> _WHAT YOU ARE ASKED TO DO_
Please restate the data that follows word for word, with the pictures left out.

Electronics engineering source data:
-------------------------
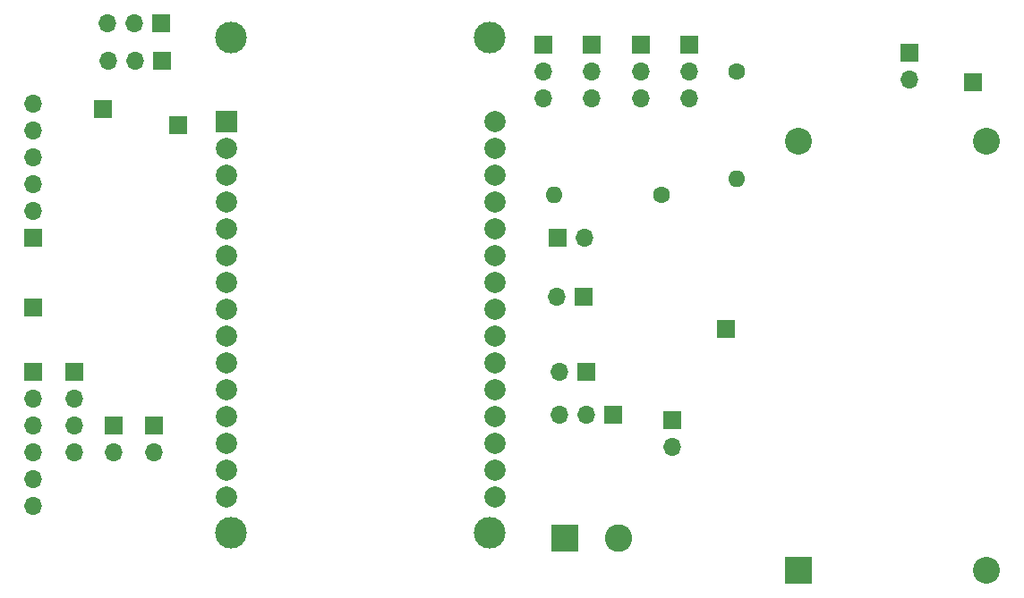
<source format=gbr>
%TF.GenerationSoftware,KiCad,Pcbnew,7.0.1*%
%TF.CreationDate,2023-06-27T15:57:40-05:00*%
%TF.ProjectId,ChocoBox,43686f63-6f42-46f7-982e-6b696361645f,rev?*%
%TF.SameCoordinates,Original*%
%TF.FileFunction,Soldermask,Top*%
%TF.FilePolarity,Negative*%
%FSLAX46Y46*%
G04 Gerber Fmt 4.6, Leading zero omitted, Abs format (unit mm)*
G04 Created by KiCad (PCBNEW 7.0.1) date 2023-06-27 15:57:40*
%MOMM*%
%LPD*%
G01*
G04 APERTURE LIST*
%ADD10R,1.700000X1.700000*%
%ADD11C,3.000000*%
%ADD12R,2.000000X2.000000*%
%ADD13C,2.000000*%
%ADD14O,1.700000X1.700000*%
%ADD15C,1.600000*%
%ADD16O,1.600000X1.600000*%
%ADD17R,2.600000X2.600000*%
%ADD18C,2.600000*%
%ADD19R,2.540000X2.540000*%
%ADD20C,2.540000*%
G04 APERTURE END LIST*
D10*
%TO.C,J16*%
X157480000Y-48768000D03*
%TD*%
D11*
%TO.C,U1*%
X87250000Y-44490000D03*
X87250000Y-91440000D03*
X111760000Y-44490000D03*
X111760000Y-91440000D03*
D12*
X86830000Y-52450000D03*
D13*
X86830000Y-54990000D03*
X86830000Y-57530000D03*
X86830000Y-60070000D03*
X86830000Y-62610000D03*
X86830000Y-65150000D03*
X86830000Y-67690000D03*
X86830000Y-70230000D03*
X86830000Y-72770000D03*
X86830000Y-75310000D03*
X86830000Y-77850000D03*
X86830000Y-80390000D03*
X86830000Y-82930000D03*
X86830000Y-85470000D03*
X86830000Y-88010000D03*
X112230000Y-88010000D03*
X112230000Y-85470000D03*
X112230000Y-82930000D03*
X112230000Y-80390000D03*
X112230000Y-77850000D03*
X112230000Y-75310000D03*
X112230000Y-72770000D03*
X112230000Y-70230000D03*
X112230000Y-67690000D03*
X112230000Y-65150000D03*
X112230000Y-62610000D03*
X112230000Y-60070000D03*
X112230000Y-57530000D03*
X112230000Y-54990000D03*
X112230000Y-52450000D03*
%TD*%
D10*
%TO.C,J11*%
X75184000Y-51308000D03*
%TD*%
%TO.C,J6*%
X120630000Y-69113000D03*
D14*
X118090000Y-69113000D03*
%TD*%
D10*
%TO.C,J18*%
X82296000Y-52832000D03*
%TD*%
D15*
%TO.C,R1*%
X128016000Y-59436000D03*
D16*
X117856000Y-59436000D03*
%TD*%
D10*
%TO.C,J5*%
X68580000Y-63500000D03*
D14*
X68580000Y-60960000D03*
X68580000Y-58420000D03*
X68580000Y-55880000D03*
X68580000Y-53340000D03*
X68580000Y-50800000D03*
%TD*%
D10*
%TO.C,J12*%
X76200000Y-81280000D03*
D14*
X76200000Y-83820000D03*
%TD*%
D10*
%TO.C,J14*%
X151409000Y-45994000D03*
D14*
X151409000Y-48534000D03*
%TD*%
D10*
%TO.C,J3*%
X68580000Y-76200000D03*
D14*
X68580000Y-78740000D03*
X68580000Y-81280000D03*
X68580000Y-83820000D03*
X68580000Y-86360000D03*
X68580000Y-88900000D03*
%TD*%
D10*
%TO.C,J2*%
X80645000Y-43180000D03*
D14*
X78105000Y-43180000D03*
X75565000Y-43180000D03*
%TD*%
D15*
%TO.C,R3*%
X135128000Y-47752000D03*
D16*
X135128000Y-57912000D03*
%TD*%
D17*
%TO.C,J8*%
X118872000Y-91948000D03*
D18*
X123952000Y-91948000D03*
%TD*%
D10*
%TO.C,J20*%
X121412000Y-45212000D03*
D14*
X121412000Y-47752000D03*
X121412000Y-50292000D03*
%TD*%
D19*
%TO.C,U2*%
X140970000Y-94996000D03*
D20*
X158750000Y-94996000D03*
X158750000Y-54356000D03*
X140970000Y-54356000D03*
%TD*%
D10*
%TO.C,J15*%
X68580000Y-70104000D03*
%TD*%
%TO.C,J21*%
X126040000Y-45212000D03*
D14*
X126040000Y-47752000D03*
X126040000Y-50292000D03*
%TD*%
D10*
%TO.C,J4*%
X72415000Y-76200000D03*
D14*
X72415000Y-78740000D03*
X72415000Y-81280000D03*
X72415000Y-83820000D03*
%TD*%
D10*
%TO.C,SW1*%
X118130000Y-63475000D03*
D14*
X120670000Y-63475000D03*
%TD*%
D10*
%TO.C,J22*%
X130640000Y-45212000D03*
D14*
X130640000Y-47752000D03*
X130640000Y-50292000D03*
%TD*%
D10*
%TO.C,J17*%
X134112000Y-72136000D03*
%TD*%
%TO.C,J7*%
X123444000Y-80264000D03*
D14*
X120904000Y-80264000D03*
X118364000Y-80264000D03*
%TD*%
D10*
%TO.C,J13*%
X80010000Y-81280000D03*
D14*
X80010000Y-83820000D03*
%TD*%
D10*
%TO.C,J10*%
X129032000Y-80772000D03*
D14*
X129032000Y-83312000D03*
%TD*%
D10*
%TO.C,J9*%
X120904000Y-76200000D03*
D14*
X118364000Y-76200000D03*
%TD*%
D10*
%TO.C,J19*%
X116840000Y-45212000D03*
D14*
X116840000Y-47752000D03*
X116840000Y-50292000D03*
%TD*%
D10*
%TO.C,J1*%
X80757000Y-46761000D03*
D14*
X78217000Y-46761000D03*
X75677000Y-46761000D03*
%TD*%
M02*

</source>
-------------------------
> _EXERCISE RESPONSE_
<source format=gbr>
%TF.GenerationSoftware,KiCad,Pcbnew,7.0.1*%
%TF.CreationDate,2023-06-27T15:57:40-05:00*%
%TF.ProjectId,ChocoBox,43686f63-6f42-46f7-982e-6b696361645f,rev?*%
%TF.SameCoordinates,Original*%
%TF.FileFunction,Soldermask,Top*%
%TF.FilePolarity,Negative*%
%FSLAX46Y46*%
G04 Gerber Fmt 4.6, Leading zero omitted, Abs format (unit mm)*
G04 Created by KiCad (PCBNEW 7.0.1) date 2023-06-27 15:57:40*
%MOMM*%
%LPD*%
G01*
G04 APERTURE LIST*
%ADD10R,1.700000X1.700000*%
%ADD11C,3.000000*%
%ADD12R,2.000000X2.000000*%
%ADD13C,2.000000*%
%ADD14O,1.700000X1.700000*%
%ADD15C,1.600000*%
%ADD16O,1.600000X1.600000*%
%ADD17R,2.600000X2.600000*%
%ADD18C,2.600000*%
%ADD19R,2.540000X2.540000*%
%ADD20C,2.540000*%
G04 APERTURE END LIST*
D10*
%TO.C,J16*%
X157480000Y-48768000D03*
%TD*%
D11*
%TO.C,U1*%
X87250000Y-44490000D03*
X87250000Y-91440000D03*
X111760000Y-44490000D03*
X111760000Y-91440000D03*
D12*
X86830000Y-52450000D03*
D13*
X86830000Y-54990000D03*
X86830000Y-57530000D03*
X86830000Y-60070000D03*
X86830000Y-62610000D03*
X86830000Y-65150000D03*
X86830000Y-67690000D03*
X86830000Y-70230000D03*
X86830000Y-72770000D03*
X86830000Y-75310000D03*
X86830000Y-77850000D03*
X86830000Y-80390000D03*
X86830000Y-82930000D03*
X86830000Y-85470000D03*
X86830000Y-88010000D03*
X112230000Y-88010000D03*
X112230000Y-85470000D03*
X112230000Y-82930000D03*
X112230000Y-80390000D03*
X112230000Y-77850000D03*
X112230000Y-75310000D03*
X112230000Y-72770000D03*
X112230000Y-70230000D03*
X112230000Y-67690000D03*
X112230000Y-65150000D03*
X112230000Y-62610000D03*
X112230000Y-60070000D03*
X112230000Y-57530000D03*
X112230000Y-54990000D03*
X112230000Y-52450000D03*
%TD*%
D10*
%TO.C,J11*%
X75184000Y-51308000D03*
%TD*%
%TO.C,J6*%
X120630000Y-69113000D03*
D14*
X118090000Y-69113000D03*
%TD*%
D10*
%TO.C,J18*%
X82296000Y-52832000D03*
%TD*%
D15*
%TO.C,R1*%
X128016000Y-59436000D03*
D16*
X117856000Y-59436000D03*
%TD*%
D10*
%TO.C,J5*%
X68580000Y-63500000D03*
D14*
X68580000Y-60960000D03*
X68580000Y-58420000D03*
X68580000Y-55880000D03*
X68580000Y-53340000D03*
X68580000Y-50800000D03*
%TD*%
D10*
%TO.C,J12*%
X76200000Y-81280000D03*
D14*
X76200000Y-83820000D03*
%TD*%
D10*
%TO.C,J14*%
X151409000Y-45994000D03*
D14*
X151409000Y-48534000D03*
%TD*%
D10*
%TO.C,J3*%
X68580000Y-76200000D03*
D14*
X68580000Y-78740000D03*
X68580000Y-81280000D03*
X68580000Y-83820000D03*
X68580000Y-86360000D03*
X68580000Y-88900000D03*
%TD*%
D10*
%TO.C,J2*%
X80645000Y-43180000D03*
D14*
X78105000Y-43180000D03*
X75565000Y-43180000D03*
%TD*%
D15*
%TO.C,R3*%
X135128000Y-47752000D03*
D16*
X135128000Y-57912000D03*
%TD*%
D17*
%TO.C,J8*%
X118872000Y-91948000D03*
D18*
X123952000Y-91948000D03*
%TD*%
D10*
%TO.C,J20*%
X121412000Y-45212000D03*
D14*
X121412000Y-47752000D03*
X121412000Y-50292000D03*
%TD*%
D19*
%TO.C,U2*%
X140970000Y-94996000D03*
D20*
X158750000Y-94996000D03*
X158750000Y-54356000D03*
X140970000Y-54356000D03*
%TD*%
D10*
%TO.C,J15*%
X68580000Y-70104000D03*
%TD*%
%TO.C,J21*%
X126040000Y-45212000D03*
D14*
X126040000Y-47752000D03*
X126040000Y-50292000D03*
%TD*%
D10*
%TO.C,J4*%
X72415000Y-76200000D03*
D14*
X72415000Y-78740000D03*
X72415000Y-81280000D03*
X72415000Y-83820000D03*
%TD*%
D10*
%TO.C,SW1*%
X118130000Y-63475000D03*
D14*
X120670000Y-63475000D03*
%TD*%
D10*
%TO.C,J22*%
X130640000Y-45212000D03*
D14*
X130640000Y-47752000D03*
X130640000Y-50292000D03*
%TD*%
D10*
%TO.C,J17*%
X134112000Y-72136000D03*
%TD*%
%TO.C,J7*%
X123444000Y-80264000D03*
D14*
X120904000Y-80264000D03*
X118364000Y-80264000D03*
%TD*%
D10*
%TO.C,J13*%
X80010000Y-81280000D03*
D14*
X80010000Y-83820000D03*
%TD*%
D10*
%TO.C,J10*%
X129032000Y-80772000D03*
D14*
X129032000Y-83312000D03*
%TD*%
D10*
%TO.C,J9*%
X120904000Y-76200000D03*
D14*
X118364000Y-76200000D03*
%TD*%
D10*
%TO.C,J19*%
X116840000Y-45212000D03*
D14*
X116840000Y-47752000D03*
X116840000Y-50292000D03*
%TD*%
D10*
%TO.C,J1*%
X80757000Y-46761000D03*
D14*
X78217000Y-46761000D03*
X75677000Y-46761000D03*
%TD*%
M02*

</source>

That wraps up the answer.